Music. Old school: Pine Knob outdoor concert...Eric Clapton dressed in a white suit, sitting on a simple stool, strumming a six string and singing. A thing of beauty. New School: TranSiberian Orchestra. A literal sensory smorgasbord. Lasers, fire, water, aerial acrobats, videos, snow, narrator, a 6-person symphony, choir, guitars, drums, 2 pianos and a keyboard and a synthetic violin. And I saw people walking in with earplugs already in their ears.
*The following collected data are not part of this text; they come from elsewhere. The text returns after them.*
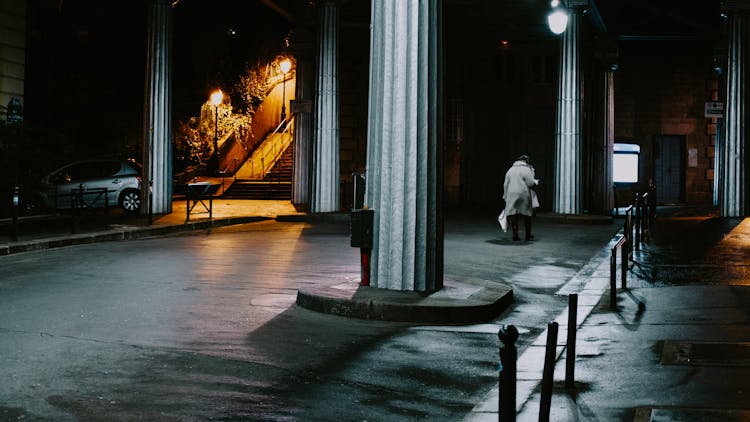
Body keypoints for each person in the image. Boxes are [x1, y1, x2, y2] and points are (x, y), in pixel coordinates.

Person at [502, 154, 539, 241]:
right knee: (527, 214)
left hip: (511, 194)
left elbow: (505, 184)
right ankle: (528, 235)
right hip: (523, 193)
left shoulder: (510, 170)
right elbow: (530, 183)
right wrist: (535, 181)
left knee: (513, 214)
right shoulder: (526, 170)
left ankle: (515, 235)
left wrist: (505, 195)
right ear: (526, 161)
Do you see what I'm seeing here?

My house as a kid: 1 TV, no remote, rabbit ears that rarely worked, 1 rotary phone, 1 transistor radio used for 1 news station...WJR usually on when a storm was approaching to let us know if we needed to take cover from a tornado. My house as a mom: 5 TVs, 4 computers, 1 laptop, 8 (yes eight!) phone numbers and I have no idea how many radios & music-making devices we have around here. Have we gone loopy? Do we really need so many distractions? From what are we being distracted? I have an idea. Ourselves? Thinking in general? Let's go back to the video...the question was asked: To whom did we used to ask these questions? There were 2 possible answers in the old school: ourselves and God. There are too many answers in the new school, but I'm starting to wonder if our new God is not named Google.